## SOURCE DATA
-=-=-=-=-
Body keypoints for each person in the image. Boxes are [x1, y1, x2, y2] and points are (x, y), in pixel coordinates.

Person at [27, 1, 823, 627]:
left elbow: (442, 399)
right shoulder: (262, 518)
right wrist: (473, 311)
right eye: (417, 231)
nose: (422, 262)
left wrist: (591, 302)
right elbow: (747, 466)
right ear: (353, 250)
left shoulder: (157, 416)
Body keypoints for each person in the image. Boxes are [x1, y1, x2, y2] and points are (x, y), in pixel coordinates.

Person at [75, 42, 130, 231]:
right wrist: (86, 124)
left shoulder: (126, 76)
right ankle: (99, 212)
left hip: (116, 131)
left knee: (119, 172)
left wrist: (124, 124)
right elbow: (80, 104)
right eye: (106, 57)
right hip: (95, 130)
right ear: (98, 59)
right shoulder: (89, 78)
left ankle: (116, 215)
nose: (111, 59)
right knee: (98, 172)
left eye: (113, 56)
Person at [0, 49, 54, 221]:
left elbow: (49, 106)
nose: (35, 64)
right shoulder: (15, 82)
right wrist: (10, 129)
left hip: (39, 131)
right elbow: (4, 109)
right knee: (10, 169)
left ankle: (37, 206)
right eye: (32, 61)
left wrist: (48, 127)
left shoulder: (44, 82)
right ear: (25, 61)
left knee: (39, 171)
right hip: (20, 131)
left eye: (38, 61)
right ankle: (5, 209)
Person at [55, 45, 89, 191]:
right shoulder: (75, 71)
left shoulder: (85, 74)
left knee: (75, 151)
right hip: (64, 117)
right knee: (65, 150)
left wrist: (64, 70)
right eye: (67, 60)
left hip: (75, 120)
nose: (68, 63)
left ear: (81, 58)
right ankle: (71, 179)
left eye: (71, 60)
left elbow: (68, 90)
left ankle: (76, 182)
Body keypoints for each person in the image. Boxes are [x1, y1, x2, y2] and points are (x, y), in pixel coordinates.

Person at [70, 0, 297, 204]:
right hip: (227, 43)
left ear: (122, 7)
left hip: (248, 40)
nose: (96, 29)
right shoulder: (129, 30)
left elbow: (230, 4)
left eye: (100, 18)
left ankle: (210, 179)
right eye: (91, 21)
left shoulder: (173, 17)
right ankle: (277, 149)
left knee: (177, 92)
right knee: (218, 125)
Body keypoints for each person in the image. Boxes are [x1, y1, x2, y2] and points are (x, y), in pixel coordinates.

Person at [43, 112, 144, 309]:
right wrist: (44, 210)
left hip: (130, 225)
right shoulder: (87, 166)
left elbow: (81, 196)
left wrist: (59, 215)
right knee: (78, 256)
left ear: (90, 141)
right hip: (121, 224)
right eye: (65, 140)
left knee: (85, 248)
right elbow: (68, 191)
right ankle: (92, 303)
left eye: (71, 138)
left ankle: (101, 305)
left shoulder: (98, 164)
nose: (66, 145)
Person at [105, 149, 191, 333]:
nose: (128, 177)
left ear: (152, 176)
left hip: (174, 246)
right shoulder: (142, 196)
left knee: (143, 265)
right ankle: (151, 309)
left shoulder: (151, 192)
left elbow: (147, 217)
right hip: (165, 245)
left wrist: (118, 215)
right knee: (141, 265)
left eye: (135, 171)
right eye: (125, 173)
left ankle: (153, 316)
-=-=-=-=-
## WHAT YOU ARE ASKED TO DO
Write the material out again in full, leaving no line out.

## RESPONSE
Body keypoints for each person in the image. Boxes are [x1, y1, x2, y2] and points are (x, y), in pixel coordinates.

Person at [27, 1, 823, 627]:
left elbow: (442, 399)
right shoulder: (262, 518)
right wrist: (473, 311)
right eye: (417, 231)
nose: (422, 262)
left wrist: (591, 302)
right elbow: (747, 466)
right ear: (353, 250)
left shoulder: (157, 416)
Body keypoints for each person in the image. Boxes are [x1, y1, x2, y2] and points are (x, y), in pixel coordinates.

Person at [75, 42, 130, 231]:
right wrist: (86, 124)
left shoulder: (126, 76)
right ankle: (99, 212)
left hip: (116, 131)
left knee: (119, 172)
left wrist: (124, 124)
right elbow: (80, 104)
right eye: (106, 57)
right hip: (95, 130)
right ear: (98, 59)
right shoulder: (89, 78)
left ankle: (116, 215)
nose: (111, 59)
right knee: (98, 172)
left eye: (113, 56)
Person at [0, 49, 54, 221]:
left elbow: (49, 106)
nose: (35, 64)
right shoulder: (15, 82)
right wrist: (10, 129)
left hip: (39, 131)
right elbow: (4, 109)
right knee: (10, 169)
left ankle: (37, 206)
right eye: (32, 61)
left wrist: (48, 127)
left shoulder: (44, 82)
right ear: (25, 61)
left knee: (39, 171)
right hip: (20, 131)
left eye: (38, 61)
right ankle: (5, 209)
Person at [55, 45, 89, 191]:
right shoulder: (75, 71)
left shoulder: (85, 74)
left knee: (75, 151)
right hip: (64, 117)
right knee: (65, 150)
left wrist: (64, 70)
right eye: (67, 60)
left hip: (75, 120)
nose: (68, 63)
left ear: (81, 58)
right ankle: (71, 179)
left eye: (71, 60)
left elbow: (68, 90)
left ankle: (76, 182)
Body keypoints for each person in the image. Boxes are [x1, y1, x2, y2] and points are (x, y), in pixel coordinates.

Person at [70, 0, 297, 204]:
right hip: (227, 43)
left ear: (122, 7)
left hip: (248, 40)
nose: (96, 29)
right shoulder: (129, 30)
left elbow: (230, 4)
left eye: (100, 18)
left ankle: (210, 179)
right eye: (91, 21)
left shoulder: (173, 17)
right ankle: (277, 149)
left knee: (177, 92)
right knee: (218, 125)
Body keypoints for each person in the image. Boxes are [x1, y1, x2, y2] and points are (x, y), in pixel coordinates.

Person at [43, 112, 144, 309]:
right wrist: (44, 210)
left hip: (130, 225)
right shoulder: (87, 166)
left elbow: (81, 196)
left wrist: (59, 215)
right knee: (78, 256)
left ear: (90, 141)
right hip: (121, 224)
right eye: (65, 140)
left knee: (85, 248)
right elbow: (68, 191)
right ankle: (92, 303)
left eye: (71, 138)
left ankle: (101, 305)
left shoulder: (98, 164)
nose: (66, 145)
Person at [105, 149, 191, 333]:
nose: (128, 177)
left ear: (152, 176)
left hip: (174, 246)
right shoulder: (142, 196)
left knee: (143, 265)
right ankle: (151, 309)
left shoulder: (151, 192)
left elbow: (147, 217)
right hip: (165, 245)
left wrist: (118, 215)
right knee: (141, 265)
left eye: (135, 171)
right eye: (125, 173)
left ankle: (153, 316)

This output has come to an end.